PerProb Framework: PerProb leverages two key metrics: perplexity (PPL) and average log probability ( $\lambda(W)$ ), computed on datasets generated by victim ( $\mathcal{V}$ ) and shadow models ( $\mathcal{S}$ ). These metrics capture shifts in uncertainty and confidence, revealing training-induced memory differences between member and non-member data.

Figure 1: Structure of four attack patterns on generation and classification tasks, respectively. Adversary 1 and Adversary 2 both use the same shadow datasets for training the $\mathcal{S}$ .

Attack Patterns: The paper categorizes MIA into four attack patterns based on knowledge access, ranging from black-box to white-box assumptions:

Adversary 1 (Black-box): Uses shadow datasets to train $\mathcal{S}$ , simulating $\mathcal{V}$ behavior.
Adversary 2 (White-box): $\mathcal{S}$ shares parameters with $\mathcal{V}$ , enabling parameter-level inference.
Adversary 3: Combines auxiliary and shadow datasets, testing distributional similarity effects.
Adversary 4: Trains $\mathcal{S}$ using partial victim datasets, assessing direct data access impact.

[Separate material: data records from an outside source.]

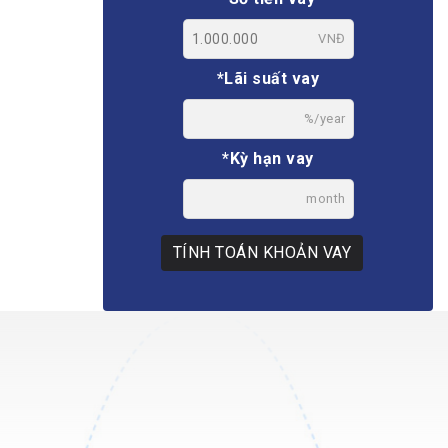
VNĐ
*Lãi suất vay
%/year
*Kỳ hạn vay
month
TÍNH TOÁN KHOẢN VAY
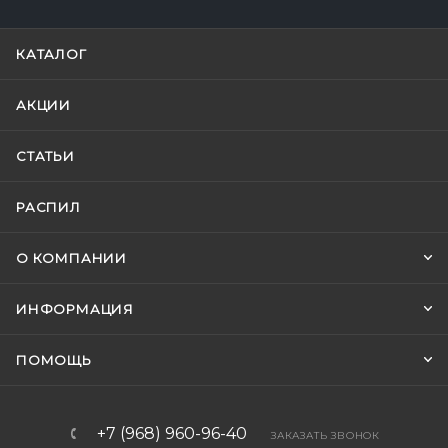
КАТАЛОГ
АКЦИИ
СТАТЬИ
РАСПИЛ
О КОМПАНИИ
ИНФОРМАЦИЯ
ПОМОЩЬ
+7 (968) 960-96-40
ЗАКАЗАТЬ ЗВОНОК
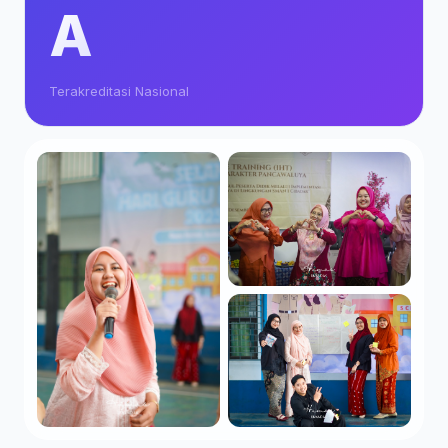
A
Terakreditasi Nasional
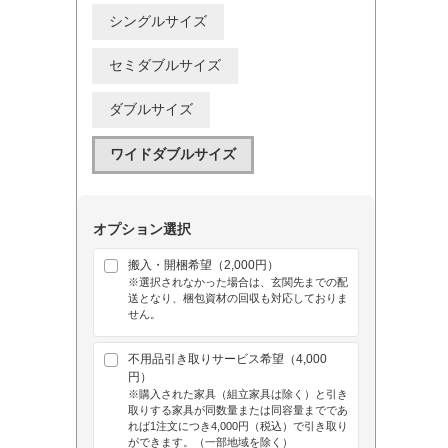
シングルサイズ
セミダブルサイズ
ダブルサイズ
ワイドダブルサイズ
オプション選択
搬入・開梱希望（2,000円）
※選択されなかった場合は、玄関先までの配
送となり、梱包資材の回収も対応しておりま
せん。
不用品引き取りサービス希望（4,000
円）
※購入された家具（組立家具は除く）と引き
取りする家具が同数量または同容量までであ
れば1注文につき4,000円（税込）で引き取り
ができます。（一部地域を除く）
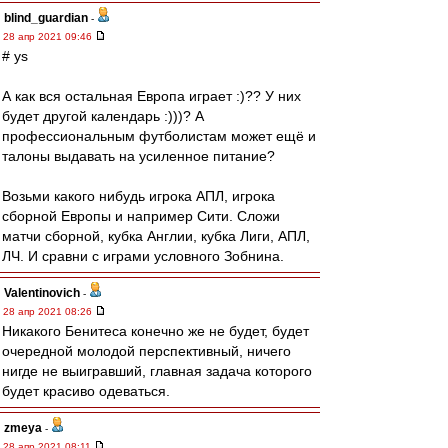
blind_guardian
-
28 апр 2021 09:46
# ys
А как вся остальная Европа играет :)?? У них
будет другой календарь :)))? А
профессиональным футболистам может ещё и
талоны выдавать на усиленное питание?
Возьми какого нибудь игрока АПЛ, игрока
сборной Европы и например Сити. Сложи
матчи сборной, кубка Англии, кубка Лиги, АПЛ,
ЛЧ. И сравни с играми условного Зобнина.
Valentinovich
-
28 апр 2021 08:26
Никакого Бенитеса конечно же не будет, будет
очередной молодой перспективный, ничего
нигде не выигравший, главная задача которого
будет красиво одеваться.
zmeya
-
28 апр 2021 08:11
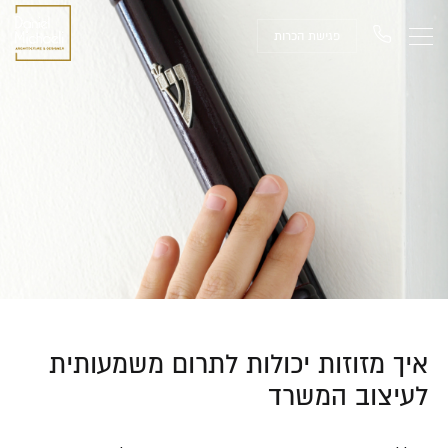
פגישת הכרות
איך מזוזות יכולות לתרום משמעותית
לעיצוב המשרד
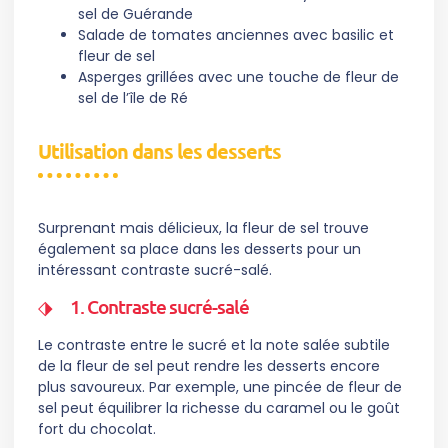
sel de Guérande
Salade de tomates anciennes avec basilic et
fleur de sel
Asperges grillées avec une touche de fleur de
sel de l’île de Ré
Utilisation dans les desserts
Surprenant mais délicieux, la fleur de sel trouve
également sa place dans les desserts pour un
intéressant contraste sucré-salé.
1. Contraste sucré-salé
Le contraste entre le sucré et la note salée subtile
de la fleur de sel peut rendre les desserts encore
plus savoureux. Par exemple, une pincée de fleur de
sel peut équilibrer la richesse du caramel ou le goût
fort du chocolat.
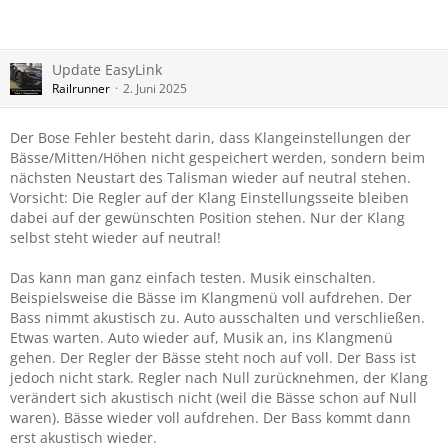
Update EasyLink
Railrunner
2. Juni 2025
Der Bose Fehler besteht darin, dass Klangeinstellungen der
Bässe/Mitten/Höhen nicht gespeichert werden, sondern beim
nächsten Neustart des Talisman wieder auf neutral stehen.
Vorsicht: Die Regler auf der Klang Einstellungsseite bleiben
dabei auf der gewünschten Position stehen. Nur der Klang
selbst steht wieder auf neutral!
Das kann man ganz einfach testen. Musik einschalten.
Beispielsweise die Bässe im Klangmenü voll aufdrehen. Der
Bass nimmt akustisch zu. Auto ausschalten und verschließen.
Etwas warten. Auto wieder auf, Musik an, ins Klangmenü
gehen. Der Regler der Bässe steht noch auf voll. Der Bass ist
jedoch nicht stark. Regler nach Null zurücknehmen, der Klang
verändert sich akustisch nicht (weil die Bässe schon auf Null
waren). Bässe wieder voll aufdrehen. Der Bass kommt dann
erst akustisch wieder.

PerProb's versatility allows it to handle both generation and classification tasks, providing comprehensive LLM memorization insights.

Experimental Evaluation

Generation Task: The paper evaluates PerProb on GPT-2 and GPT-Neo (1.3B and 2.7B), examining generated data's PPL and $\lambda(W)$ under various attack patterns and defenses. Larger models like GPT-Neo exhibit stronger generalization and resistance to MIA, displaying higher PPL and more extreme $\lambda(W)$ values on adversarial data. Notably, PerProb effectively identifies vulnerabilities across dimensions, such as auxiliary dataset theme consistency.

Figure 2: The features of generated data on four attack patterns in GPT-2.

Classification Task: For classification tasks, the robustness of LLMs to MIA is tested using attack models like Random Forest and MLP on datasets like IMDB and Agnews. Results show significant F1-scores above random chance, confirming the susceptibility of LLMs to MIA.

Figure 3: The MIA precision and recall on the victim and auxiliary datasets.

Defense Mechanisms

The study assesses the efficacy of defense strategies like Knowledge Distillation (KD), Early Stopping (ES), and Differential Privacy (DP). KD and ES effectively elevate PPL and reduce $\lambda(W)$ , mitigating MIA threats. KD transfers generalized knowledge while reducing overfitting, and ES halts training early, preserving model generalization. DP, particularly the improved version, effectively obscures posteriors, reducing MIA accuracy even in challenging scenarios with partial victim data access.

Figure 4: F1-score of attack models in Adversary 4 under DP mechanism.

Limitations and Future Work

While PerProb offers a robust framework for evaluating LLM privacy risks, it assumes consistent prompts and focuses on small-to-mid scale models due to resource constraints. Future work could extend PerProb to larger proprietary LLMs and explore advanced defenses tailored for diverse architectures. Additionally, analyzing diverse dataset characteristics and attack combinations could further enhance understanding and mitigate risks.

Conclusion

The paper "PerProb: Indirectly Evaluating Memorization in LLMs" contributes an innovative framework for assessing LLM memorization vulnerabilities through indirect metrics like PPL and $\lambda(W)$ . PerProb provides a unified, label-free approach applicable across diverse attack patterns and model architectures, effectively highlighting privacy risks in LLM deployments. The study underscores the importance of tailored defense strategies such as KD, ES, and DP for mitigating MIA, paving the way for more secure LLM applications.